Браво, или В Венеции - стр. 41
Молодой человек секунду глядел на отца, как бы разделяя его сомнения, а затем беззаботно отправился к себе – предательство и лицемерие были его спутниками с юных лет, и он не привык задумываться над своими поступками.
Оставшись один, сенатор принялся расхаживать из угла в угол, но видно было, что он очень встревожен. Он часто потирал лоб рукой, словно размышления причиняли ему боль. Занятый своими мыслями, он не заметил, как кто-то неслышно прокрался вдоль длинного ряда комнат и остановился в дверях кабинета.
Человек этот был уже далеко не молод. Лицо его потемнело от солнца, а волосы поредели и поседели. По бедной и грубой одежде в нем можно было узнать рыбака. Но в смелом взгляде и резких чертах лица светились живой ум и благородство, а мускулы его голых рук и ног все еще свидетельствовали о большой физической силе. Он долго стоял в дверях, вертя в руках шапку, с привычным уважением, но без подобострастия, пока сенатор его не заметил.
– А, это ты, Антонио! – воскликнул хозяин дома, когда глаза их встретились. – Что привело тебя сюда?
– У меня тяжело на сердце, синьор.
– Так неужели у рыбака нет покровителя? Наверно, сирокко опять взволновал воды залива и твои сети оказались пустыми.
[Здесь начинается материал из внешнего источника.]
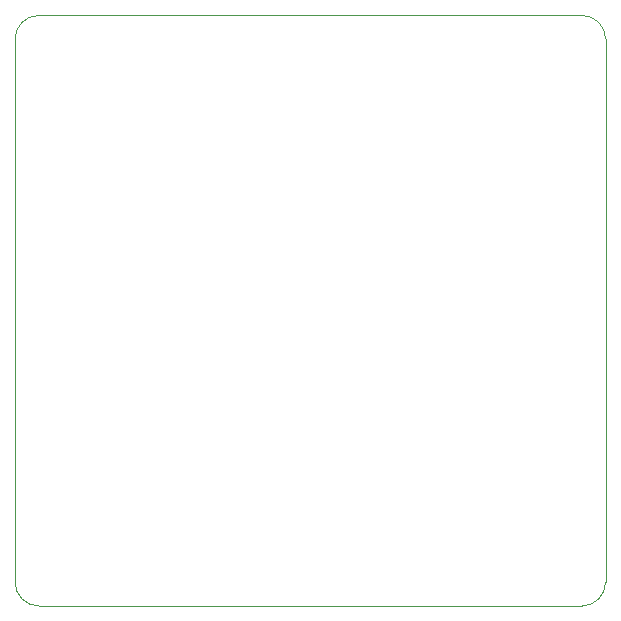
<source format=gm1>
G04 #@! TF.GenerationSoftware,KiCad,Pcbnew,(5.1.6)-1*
G04 #@! TF.CreationDate,2020-07-05T17:14:59-07:00*
G04 #@! TF.ProjectId,LED controller board - Wemos,4c454420-636f-46e7-9472-6f6c6c657220,rev?*
G04 #@! TF.SameCoordinates,Original*
G04 #@! TF.FileFunction,Profile,NP*
%FSLAX46Y46*%
G04 Gerber Fmt 4.6, Leading zero omitted, Abs format (unit mm)*
G04 Created by KiCad (PCBNEW (5.1.6)-1) date 2020-07-05 17:14:59*
%MOMM*%
%LPD*%
G01*
G04 APERTURE LIST*
G04 #@! TA.AperFunction,Profile*
%ADD10C,0.050000*%
G04 #@! TD*
G04 APERTURE END LIST*
D10*
X72000000Y-103000000D02*
G75*
G02*
X70000000Y-101000000I0J2000000D01*
G01*
X120000000Y-101000000D02*
G75*
G02*
X118000000Y-103000000I-2000000J0D01*
G01*
X120000000Y-55000000D02*
X120000000Y-101000000D01*
X70000000Y-55000000D02*
X70000000Y-101000000D01*
X72000000Y-103000000D02*
X118000000Y-103000000D01*
X118000000Y-53000000D02*
X72000000Y-53000000D01*
X118000000Y-53000000D02*
G75*
G02*
X120000000Y-55000000I0J-2000000D01*
G01*
X70000000Y-55000000D02*
G75*
G02*
X72000000Y-53000000I2000000J0D01*
G01*
M02*

</source>
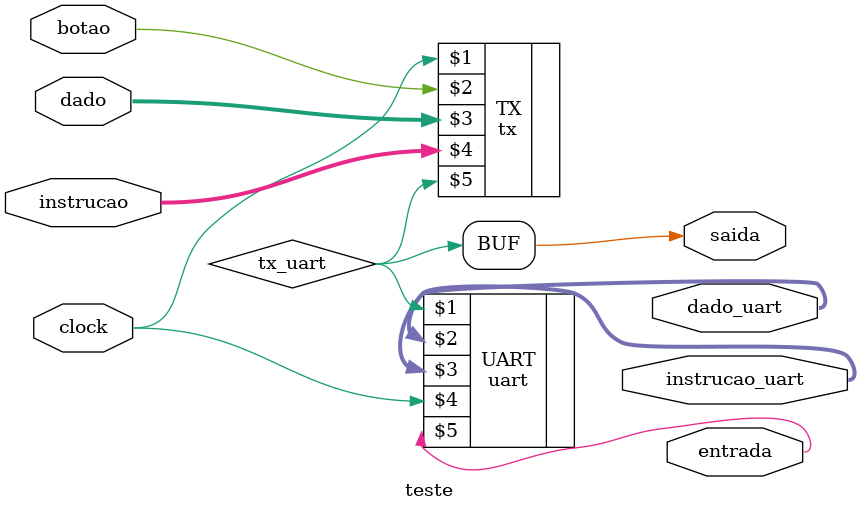
<source format=v>
module teste (clock, dado, instrucao, botao, saida, entrada, dado_uart, instrucao_uart);
    input clock, botao;
    input [3:0] dado, instrucao;
    wire tx_uart;
    output [3:0] dado_uart, instrucao_uart;
    output saida, entrada;

    tx TX(clock, botao, dado, instrucao, tx_uart);
    uart UART(tx_uart, dado_uart, instrucao_uart, clock, entrada);

    assign saida = tx_uart;

endmodule

</source>
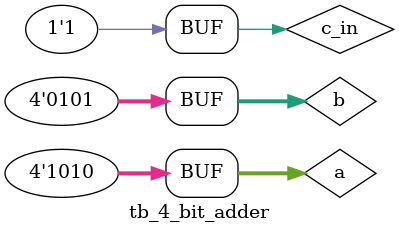
<source format=v>
`timescale 1ns / 1ps


/* 

    * Assignment - 3
    * Problem - 3.c
    * Semester - 5 (Autumn)
    * Group - 56
    * Group members - Utsav Mehta (20CS10069) and Vibhu (20CS10072)

*/


module tb_4_bit_adder;

    // Inputs and Outputs
    reg [3:0] a;
	reg [3:0] b;
    reg c_in;
    wire[3:0] sum;
    wire carry_out;

    // Module Instantiations (Unit Under Test)
    s4_bit_adder tb_(a, b, c_in, sum, carry_out);

    initial begin

        $monitor ("a = %d, b = %d, carry_in = %d, sum = %d, carry_out", a, b, c_in , sum, carry_out);

        // Input values initialization
        a = 4'b1111; b=4'b1100; c_in = 1;
        #50;
        a = 4'b0101; b=4'b0100; c_in = 0;
        #50;
        a = 4'b1011; b=4'b1001; c_in = 0;
        #50;
        a = 4'b1010; b=4'b0101; c_in = 1;

    end

endmodule


</source>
Возьми вот… Мой молочный брат не должен испытывать нужды.
Рыбак гордо отступил на шаг, всем своим видом показывая, что решительно отказывается принять милостыню.
– Синьор, с тех пор как мы сосали молоко из одной груди, прошло очень много лет, но слышали ли вы хоть раз, что я просил подаяния?
– Да, это не в твоем характере, Антонио, что правда, то правда. Но время побеждает нашу гордость и наши силы. Если не денег, то чего же ты просишь?
– Есть и другие нужды, кроме нужд телесных. Есть другие страдания, кроме голода.
Лицо сенатора помрачнело. Он испытующе взглянул на своего молочного брата и, прежде чем ответить, затворил дверь.
– Ты, видно, опять чем-то недоволен. Ты привык толковать о предметах и вопросах, которые выше твоего разумения, и ты знаешь, что твои убеждения уже навлекли на тебя недовольство. Невежды и люди низшего класса для государства – все равно что дети, и их долг – повиноваться, а не возражать. Так в чем же дело?
– Не таков я, синьор, как вы думаете. Я привык к нужде и бедности и удовлетворяюсь малым. Сенат – мой хозяин, и потому я его уважаю, но ведь и рыбак может чувствовать так же, как и дож.
– Ну вот, опять! Уж очень ты многого хочешь! Ты говоришь о своих чувствах при всяком удобном случае, словно это главная забота в жизни.
– Для меня это так и есть, синьор! Правда, я большей частью думаю о своих собственных нуждах, но не забываю и о бедах тех, кого я уважаю. Когда ваша молодая и прекрасная дочь была призвана Богом на небеса, я страдал так, как если бы умер мой собственный ребенок. Но, как вы хорошо знаете, синьор, Богу не угодно было избавить и меня от боли подобных утрат.